- **What you will do**
Extend the essay about walking the streets of Vienna, starting right after its last sentence.

--- Text under study Enclosed Below ---

I’m sure it must be possible to walk the streets of Vienna without
whistling or humming “The Blue Danube,” but for a first-time visitor like me,
it’s not easy: Air Austria even plays it over the aircraft’s p.a. system as you’re
deplaning. Other alternatives include
the Third Man theme, or Ultravox’s “Vienna” – and the latter does have some oblique
lyrics that mention walking but of course the only line anybody ever really remembers
is “This means nothing to me – Vienna,” which seems a bit negative.
I was in Vienna for the launch of Wiener Blut. What’s that you ask? “Wiener Blut is an ambitious collaboration to
photograph every street in Vienna. As well as creating a work of art for
an exhibition in 2018, we’ll be producing a visual social documentary of Vienna
in 2017/18.”
It is a cousin of “Bleeding London,” the project and exhibition
based on my novel of the same name, which photographed every street in London:
both organized by Del Barrett. (Wiener
Blut, I know now, is also the name of a waltz by Strauss).
At the Vienna launch I made a short, clumsy speech
about walking and observing and photographing.
I said that every street is interesting if you look at it the right way. There are fascinations, marvels, on every
block, probably on every square inch. I still tend to believe this is true.
After, and indeed before, the launch I wandered the streets
of Vienna, sometimes alone, sometimes with others, looking at stuff, taking
pictures, feeling the vibe, sometimes getting lost. You don’t need me to make too many superficial remarks
about the wonders of Vienna but let me share one or two things.

--- End of Enclosed Text under study ---
--- Dataset content Enclosed Below ---

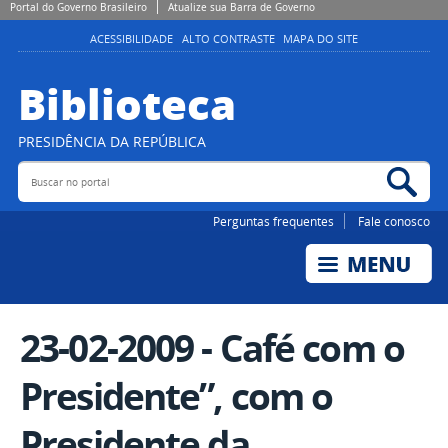
Portal do Governo Brasileiro
Atualize sua Barra de Governo
ACESSIBILIDADE
ALTO CONTRASTE
MAPA DO SITE
Biblioteca
PRESIDÊNCIA DA REPÚBLICA
Buscar no portal
Bus
Perguntas frequentes
Fale conosco
23-02-2009 - Café com o
Presidente”, com o
Presidente da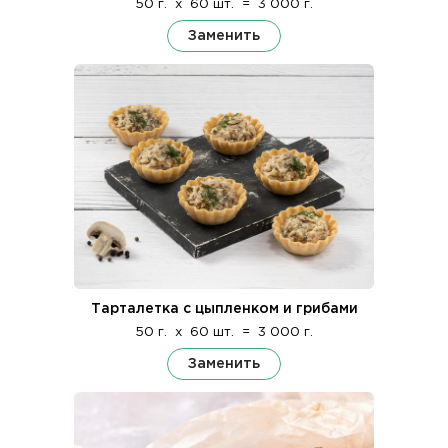
50 г.
x
60 шт.
=
3 000 г.
Заменить
Тарталетка с цыпленком и грибами
50 г.
x
60 шт.
=
3 000 г.
Заменить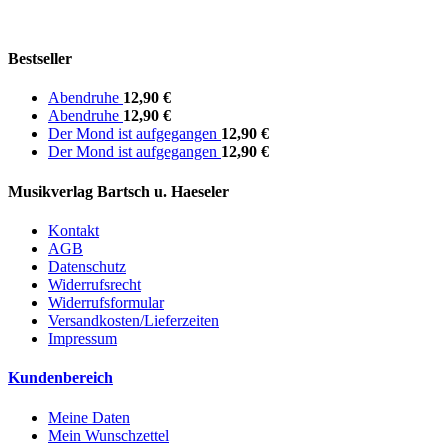
Bestseller
Abendruhe
12,90 €
Abendruhe
12,90 €
Der Mond ist aufgegangen
12,90 €
Der Mond ist aufgegangen
12,90 €
Musikverlag Bartsch u. Haeseler
Kontakt
AGB
Datenschutz
Widerrufsrecht
Widerrufsformular
Versandkosten/Lieferzeiten
Impressum
Kundenbereich
Meine Daten
Mein Wunschzettel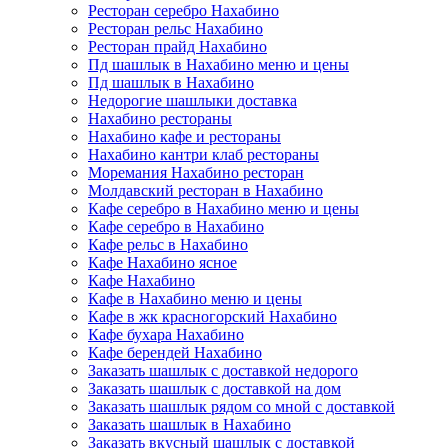
Ресторан серебро Нахабино
Ресторан рельс Нахабино
Ресторан прайд Нахабино
Пд шашлык в Нахабино меню и цены
Пд шашлык в Нахабино
Недорогие шашлыки доставка
Нахабино рестораны
Нахабино кафе и рестораны
Нахабино кантри клаб рестораны
Моремания Нахабино ресторан
Молдавский ресторан в Нахабино
Кафе серебро в Нахабино меню и цены
Кафе серебро в Нахабино
Кафе рельс в Нахабино
Кафе Нахабино ясное
Кафе Нахабино
Кафе в Нахабино меню и цены
Кафе в жк красногорский Нахабино
Кафе бухара Нахабино
Кафе берендей Нахабино
Заказать шашлык с доставкой недорого
Заказать шашлык с доставкой на дом
Заказать шашлык рядом со мной с доставкой
Заказать шашлык в Нахабино
Заказать вкусный шашлык с доставкой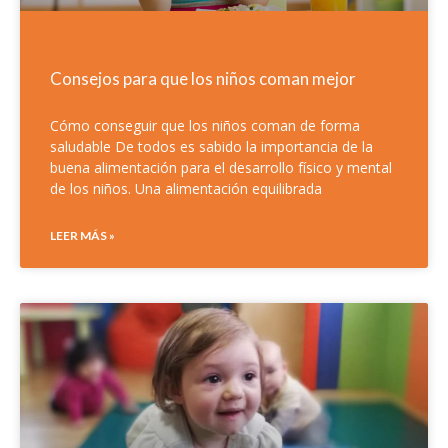
Consejos para que los niños coman mejor
Cómo conseguir que los niños coman de forma
saludable De todos es sabido la importancia de la
buena alimentación para el desarrollo físico y mental
de los niños. Una alimentación equilibrada
LEER MÁS »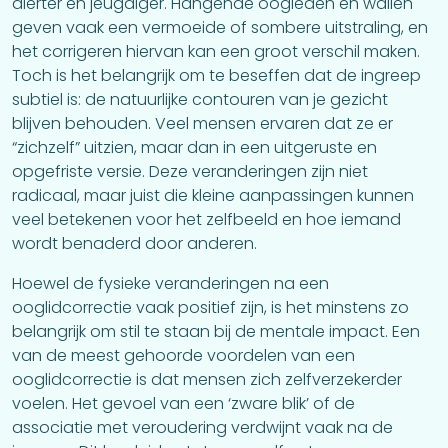
alerter en jeugdiger. Hangende oogleden en wallen
geven vaak een vermoeide of sombere uitstraling, en
het corrigeren hiervan kan een groot verschil maken.
Toch is het belangrijk om te beseffen dat de ingreep
subtiel is: de natuurlijke contouren van je gezicht
blijven behouden. Veel mensen ervaren dat ze er
“zichzelf” uitzien, maar dan in een uitgeruste en
opgefriste versie. Deze veranderingen zijn niet
radicaal, maar juist die kleine aanpassingen kunnen
veel betekenen voor het zelfbeeld en hoe iemand
wordt benaderd door anderen.
Hoewel de fysieke veranderingen na een
ooglidcorrectie vaak positief zijn, is het minstens zo
belangrijk om stil te staan bij de mentale impact. Een
van de meest gehoorde voordelen van een
ooglidcorrectie is dat mensen zich zelfverzekerder
voelen. Het gevoel van een ‘zware blik’ of de
associatie met veroudering verdwijnt vaak na de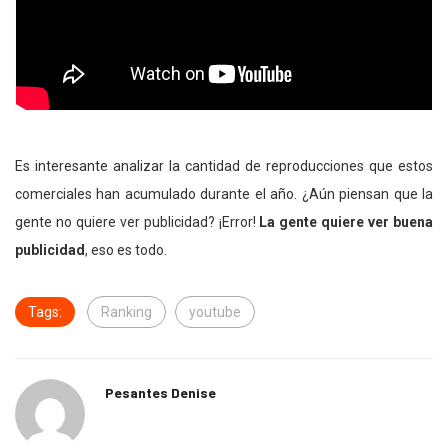
Es interesante analizar la cantidad de reproducciones que estos
comerciales han acumulado durante el año. ¿Aún piensan que la
gente no quiere ver publicidad? ¡Error!
La gente quiere ver buena
publicidad
, eso es todo.
Tags:
Ranking
youtube
Pesantes Denise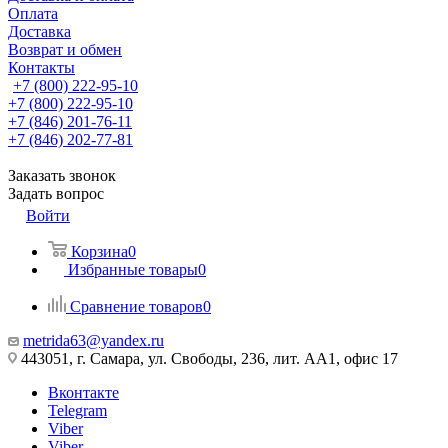
Оплата
Доставка
Возврат и обмен
Контакты
+7 (800) 222-95-10
+7 (800) 222-95-10
+7 (846) 201-76-11
+7 (846) 202-77-81
Заказать звонок
Задать вопрос
Войти
Корзина
0
Избранные товары
0
Сравнение товаров
0
metrida63@yandex.ru
443051, г. Самара, ул. Свободы, 236, лит. АА1, офис 17
Вконтакте
Telegram
Viber
Viber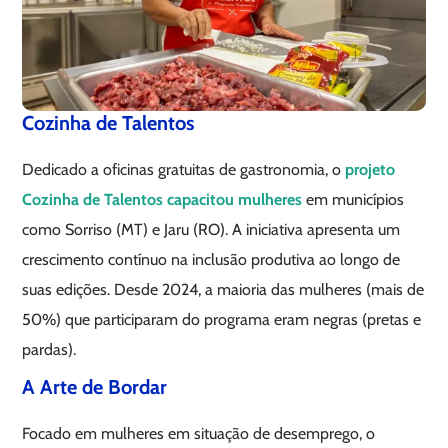
Cozinha de Talentos
Dedicado a oficinas gratuitas de gastronomia, o
projeto
Cozinha de Talentos capacitou
mulheres
em municípios
como Sorriso (MT) e Jaru (RO). A iniciativa apresenta um
crescimento contínuo na inclusão produtiva ao longo de
suas edições. Desde 2024, a maioria das mulheres (mais de
50%) que participaram do programa eram negras (pretas e
pardas).
A Arte de Bordar
Focado em mulheres em situação de desemprego, o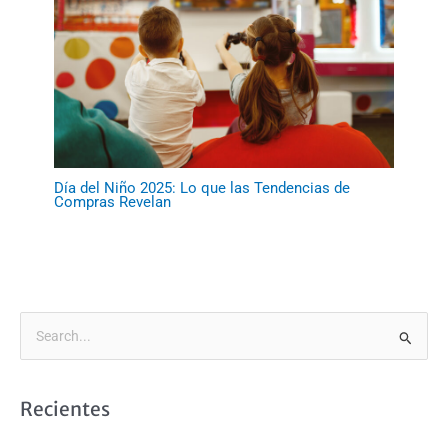
Día del Niño 2025: Lo que las Tendencias de
Compras Revelan
B
u
s
Recientes
c
a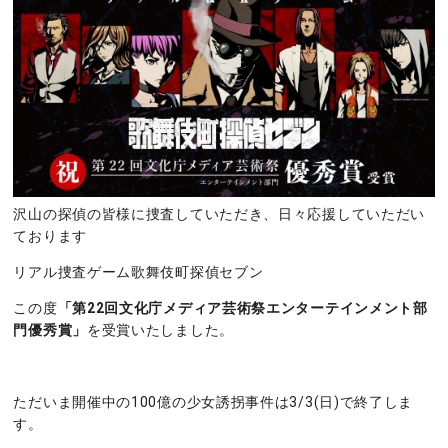
沢山の探偵の皆様に捜査していただき、日々応援していただい
ております
リアル捜査ゲーム歌舞伎町探偵セブン
この度
「第22回文化庁メディア芸術祭エンターテインメント部
門優秀賞」
を受賞いたしました。
ただいま開催中の100億の少女誘拐事件は3/3(日)で終了しま
す。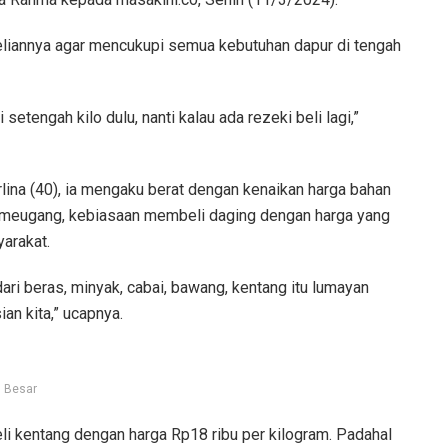
liannya agar mencukupi semua kebutuhan dapur di tengah
 setengah kilo dulu, nanti kalau ada rezeki beli lagi,”
lina (40), ia mengaku berat dengan kenaikan harga bahan
si meugang, kebiasaan membeli daging dengan harga yang
yarakat.
dari beras, minyak, cabai, bawang, kentang itu lumayan
an kita,” ucapnya.
h Besar
i kentang dengan harga Rp18 ribu per kilogram. Padahal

--- End of Enclosed Dataset content ---

- **Solved problem**
Walking down the street from my hotel, I came
across a place named f*c, which I think stands for Frauencafe, a women’s (or at
least not a men’s) café. There was a
mission statement in the window, in both German and English. The English one read, in part, “If you are a
cis gendered man, please leave the space without having to be asked.” This seemed to anticipate an unlikely set of
events, it seemed to me; that a cis gendered man (I guess that’s me) might enter the place, by accident, or perhaps to see how great it was, or in any case without having read the sign in the window, but then he would have to leave immediately before he
was asked, but how would he know to do that unless he'd read the sign in the window, and if he'd read the sign in the window then surely he wouldn't enter, would he? And what happened if he did
wait to be asked? Would that be so terrible? In any case the place looked
closed every time I went past.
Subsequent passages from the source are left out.